STATED TASK: Reproduce every line of the entries below without changing anything, and leave out the pictures.

****

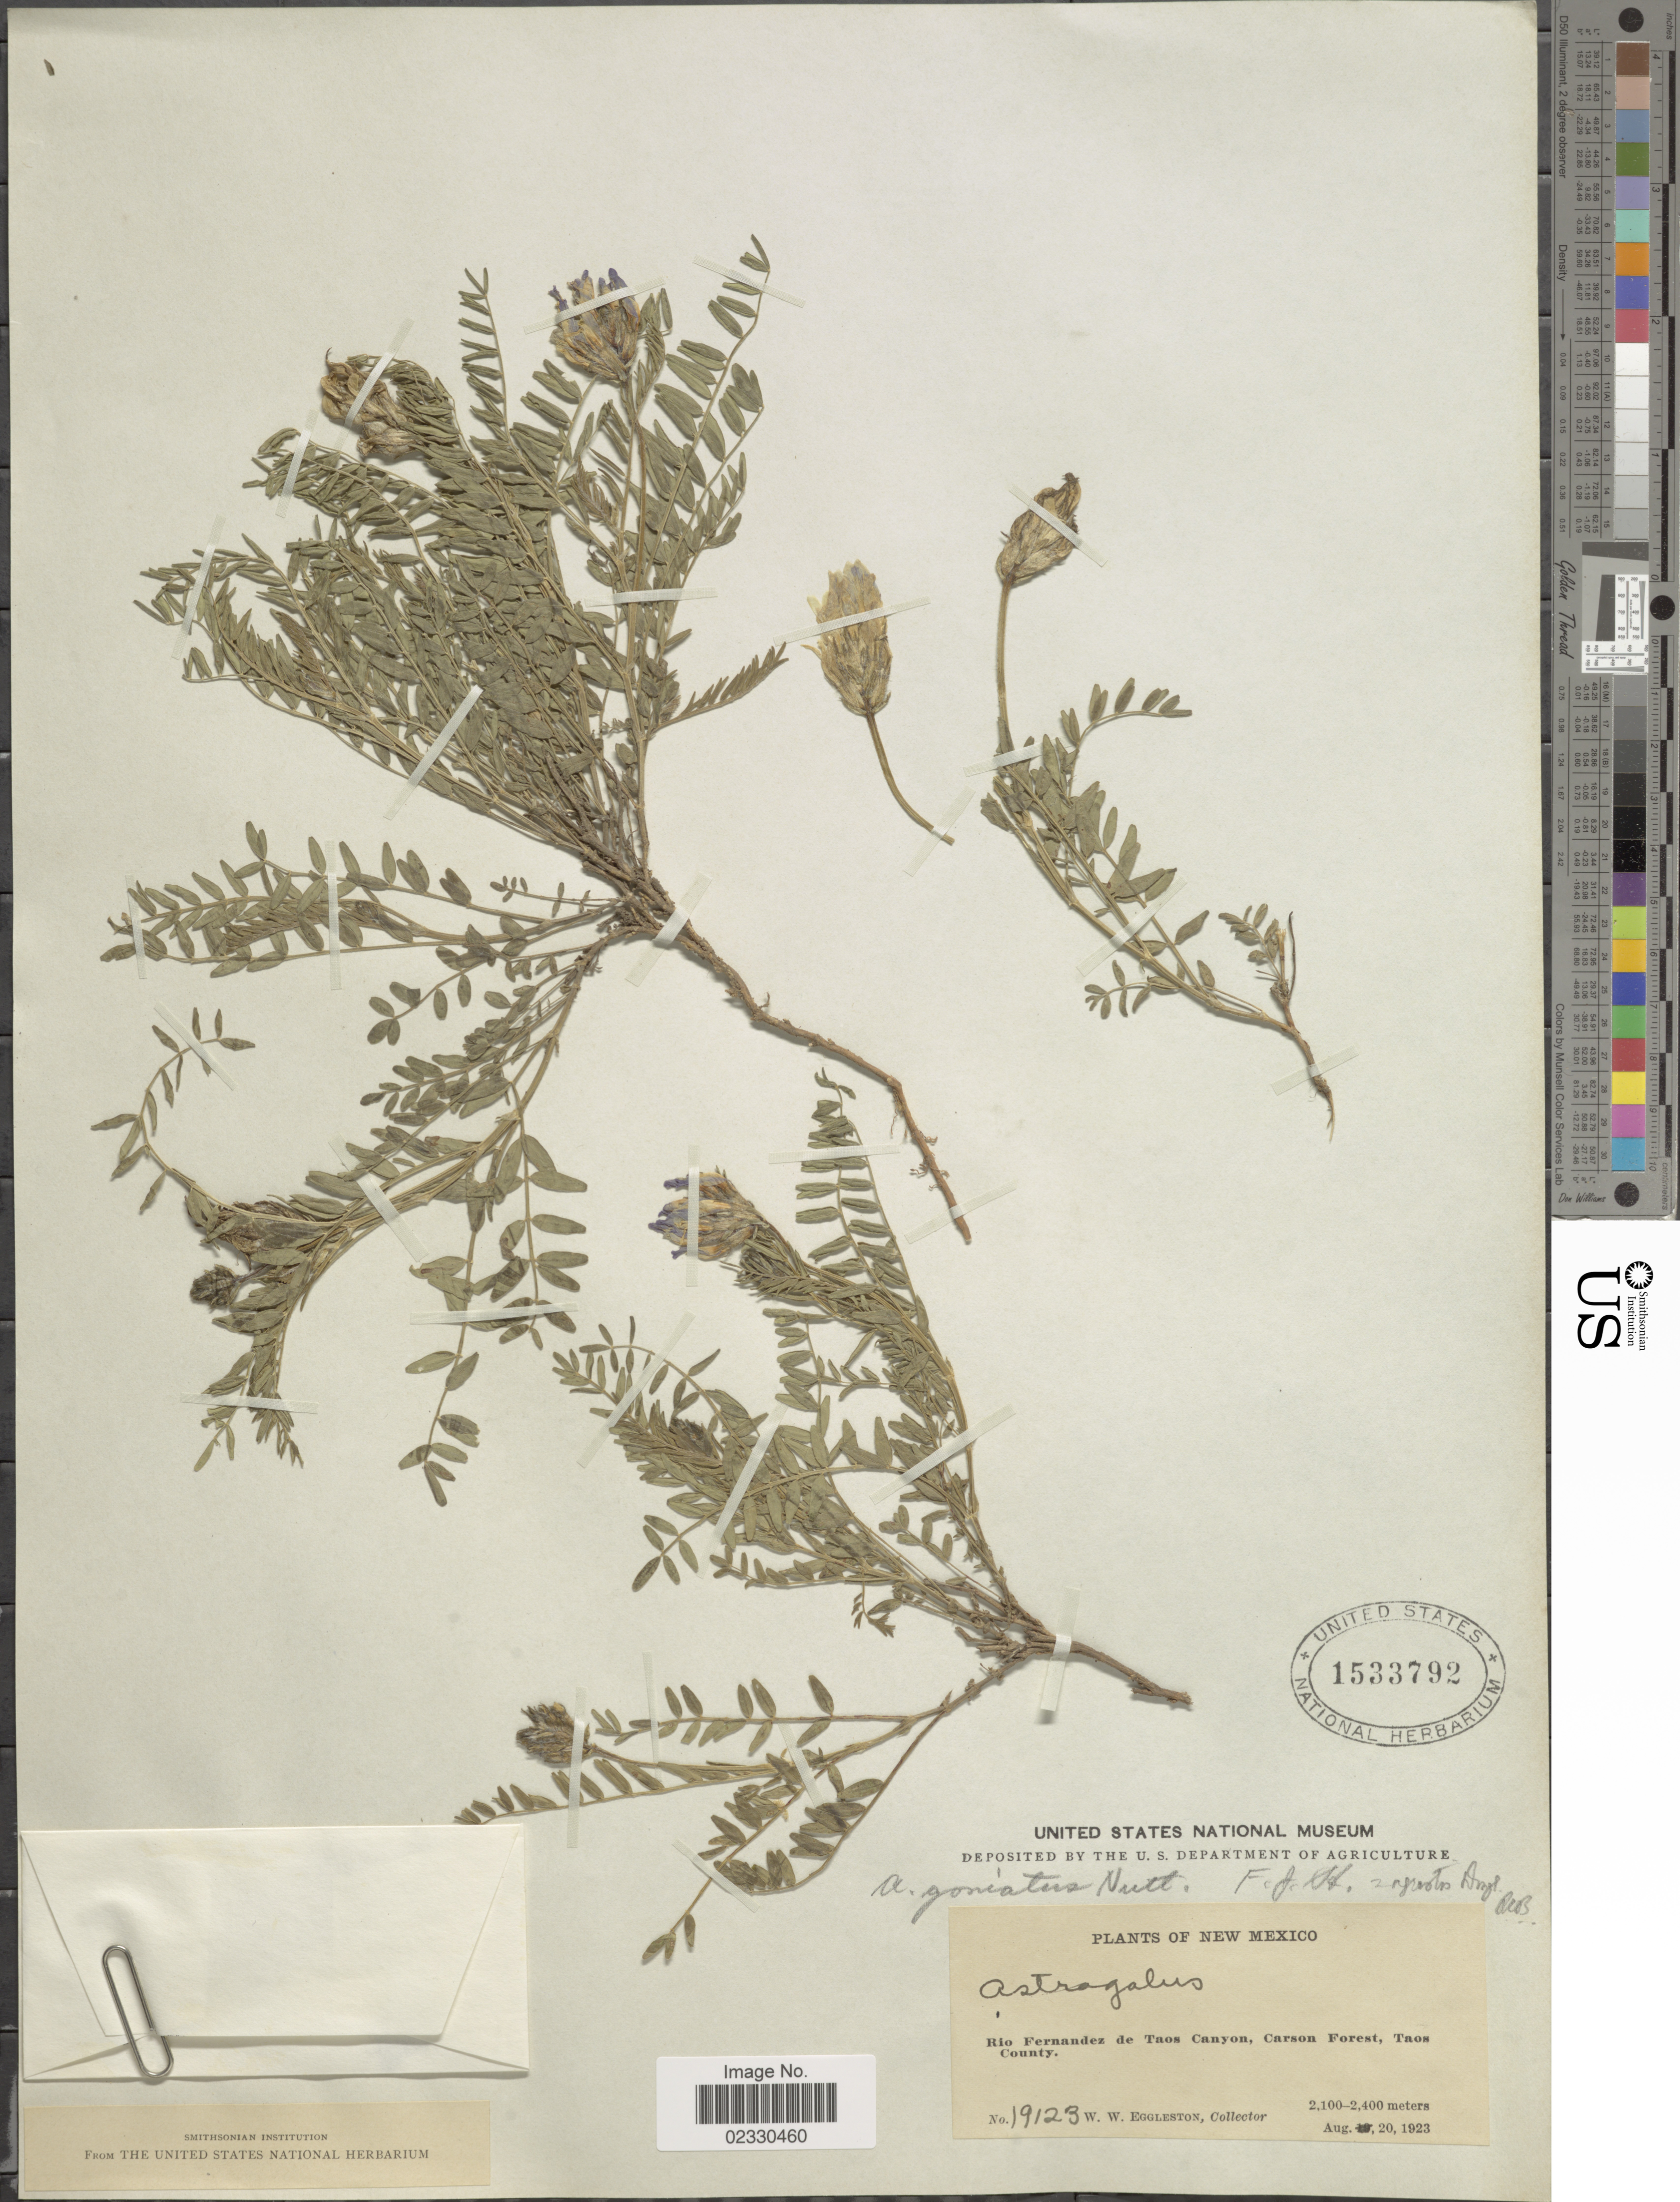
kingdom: Plantae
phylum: Tracheophyta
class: Magnoliopsida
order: Fabales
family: Fabaceae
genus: Astragalus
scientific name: Astragalus dasyglottis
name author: DC.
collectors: W. W. Eggleston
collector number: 19123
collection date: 1923-08-20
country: United States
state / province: New Mexico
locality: Rio Fernandez de Taos Canyon, Carson Forest, Taos County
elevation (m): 2100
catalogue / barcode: US 1533792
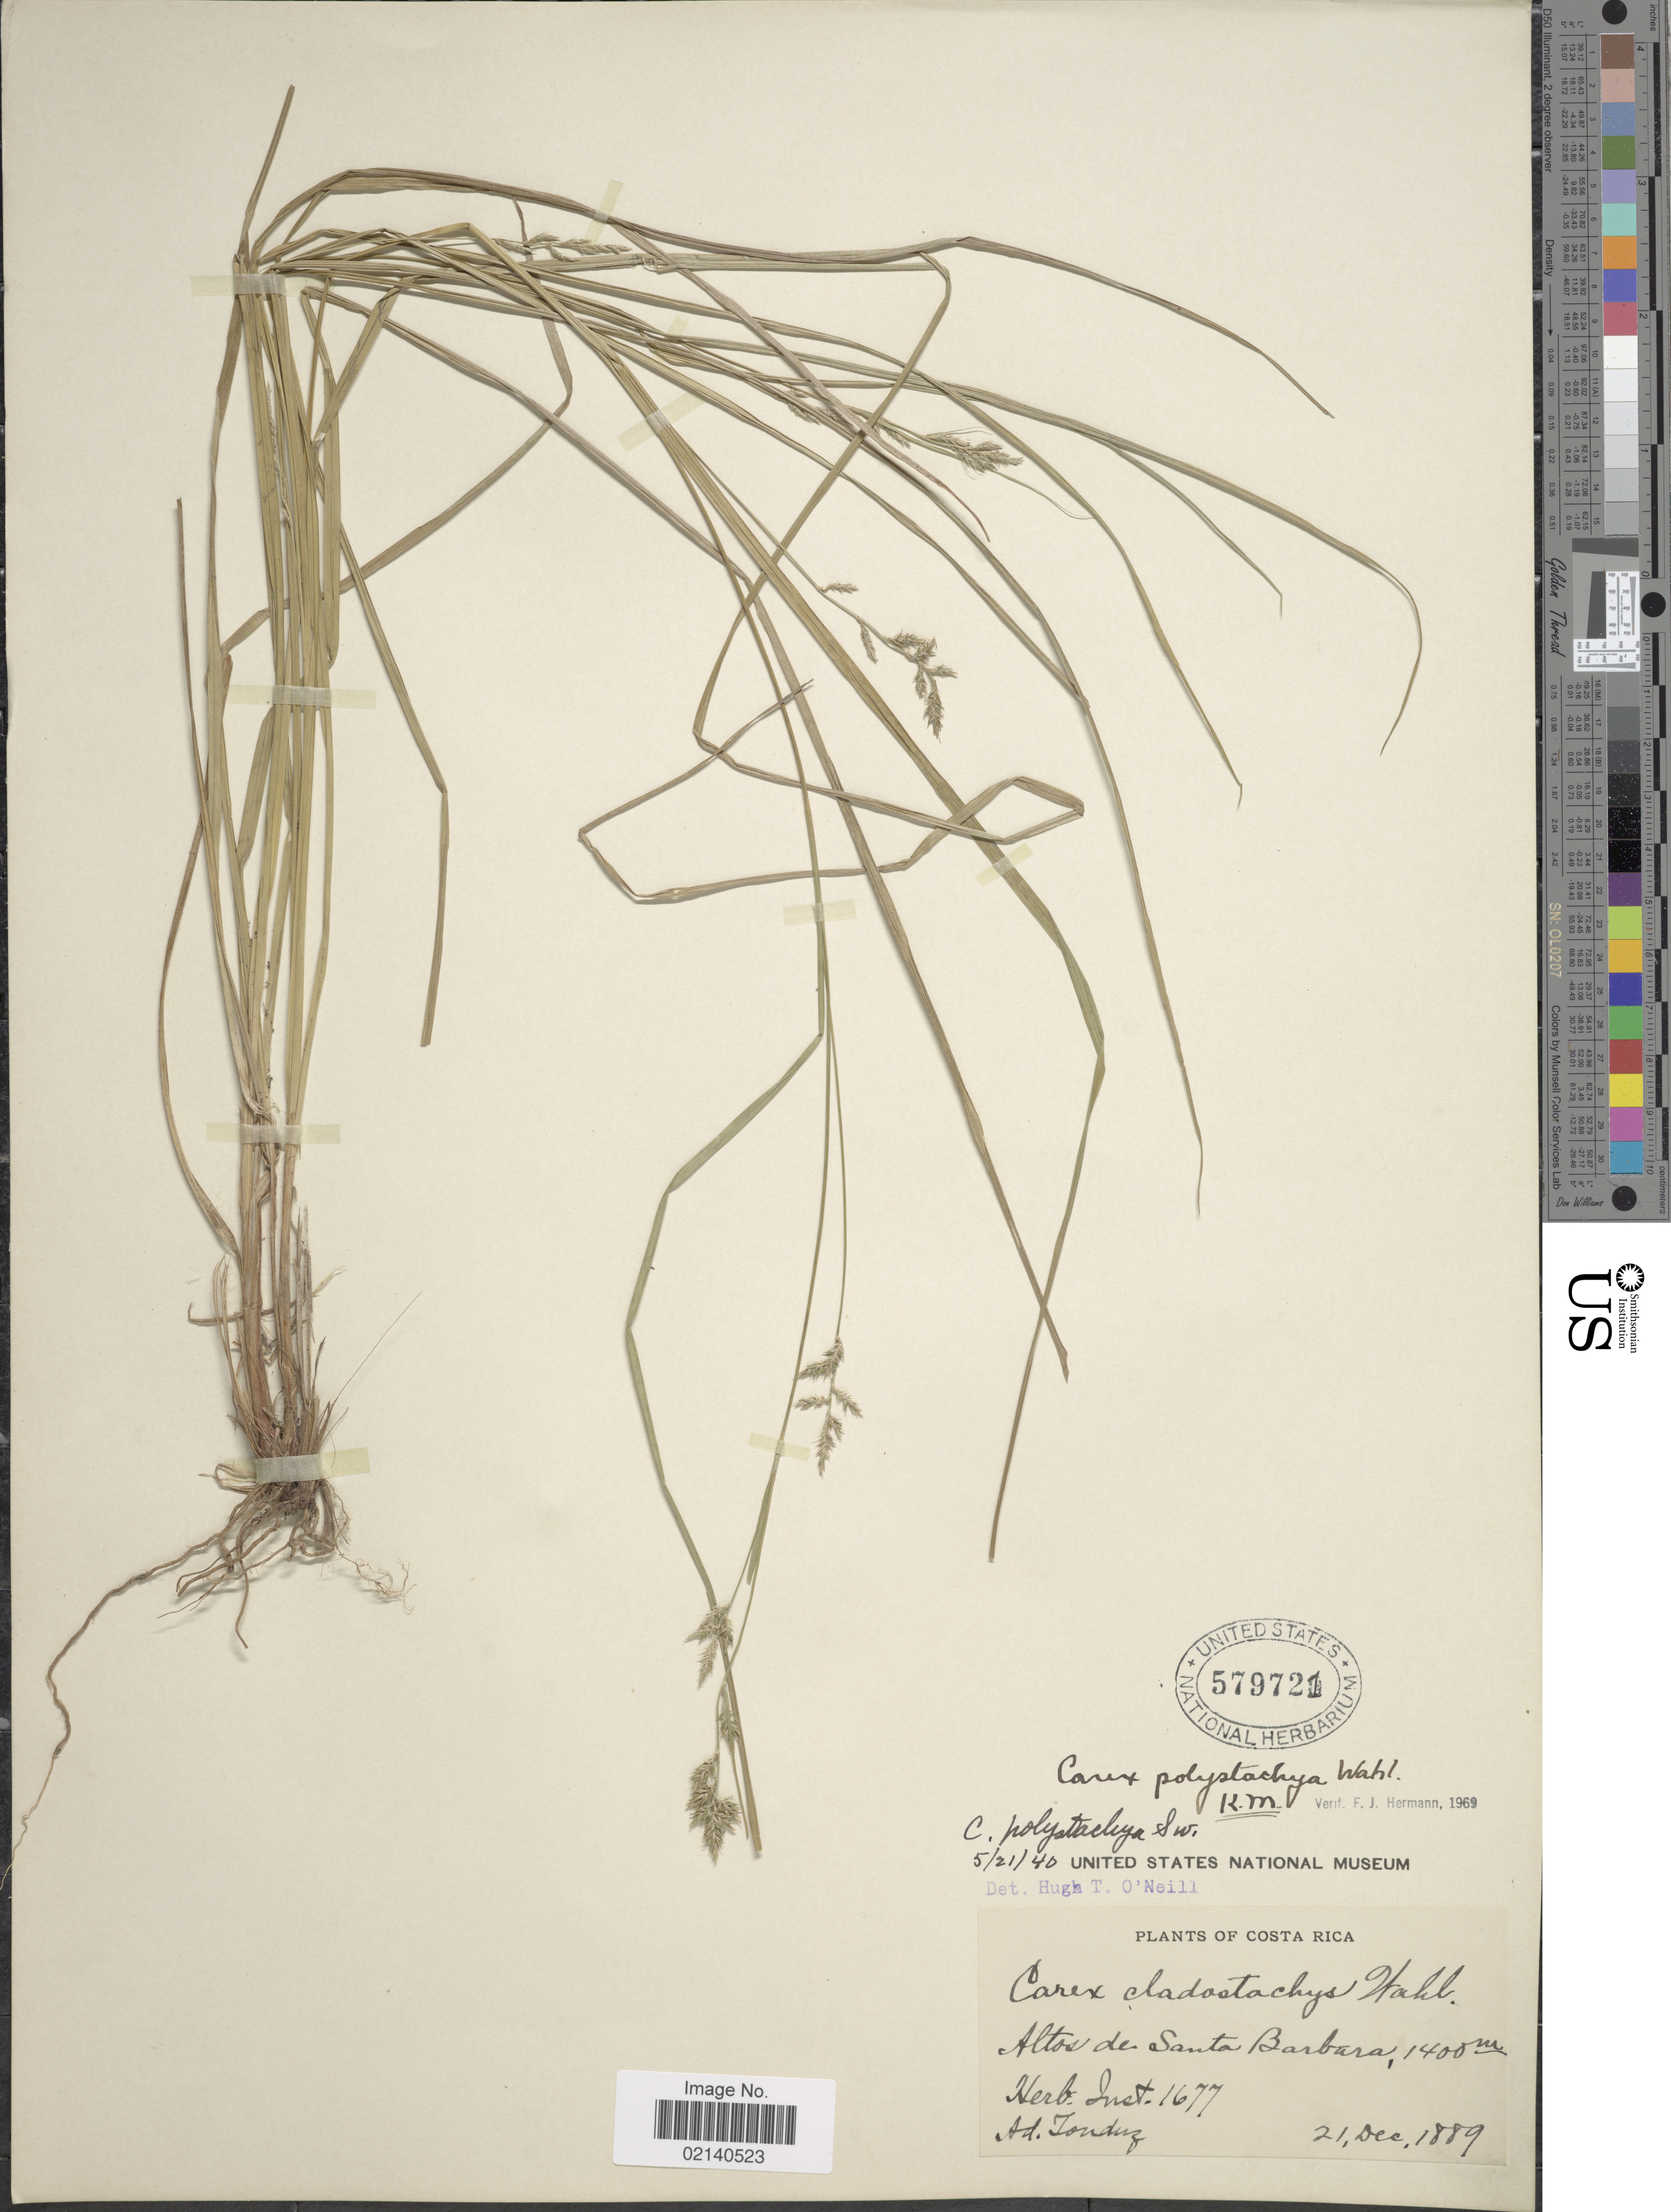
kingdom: Plantae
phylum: Tracheophyta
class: Liliopsida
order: Poales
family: Cyperaceae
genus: Carex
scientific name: Carex polystachya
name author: Sw. ex Wahlenb.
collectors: A. Tonduz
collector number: Herb. Inst. 1677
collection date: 1889-12-21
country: Costa Rica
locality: Altos de Santa Barbara.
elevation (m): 1400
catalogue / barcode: US 579721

****

WRITTEN SOLUTION:
kingdom: Plantae
phylum: Tracheophyta
class: Magnoliopsida
order: Fabales
family: Fabaceae
genus: Astragalus
scientific name: Astragalus dasyglottis
name author: DC.
collectors: W. W. Eggleston
collector number: 19123
collection date: 1923-08-20
country: United States
state / province: New Mexico
locality: Rio Fernandez de Taos Canyon, Carson Forest, Taos County
elevation (m): 2100
catalogue / barcode: US 1533792
kingdom: Plantae
phylum: Tracheophyta
class: Liliopsida
order: Poales
family: Cyperaceae
genus: Carex
scientific name: Carex polystachya
name author: Sw. ex Wahlenb.
collectors: A. Tonduz
collector number: Herb. Inst. 1677
collection date: 1889-12-21
country: Costa Rica
locality: Altos de Santa Barbara.
elevation (m): 1400
catalogue / barcode: US 579721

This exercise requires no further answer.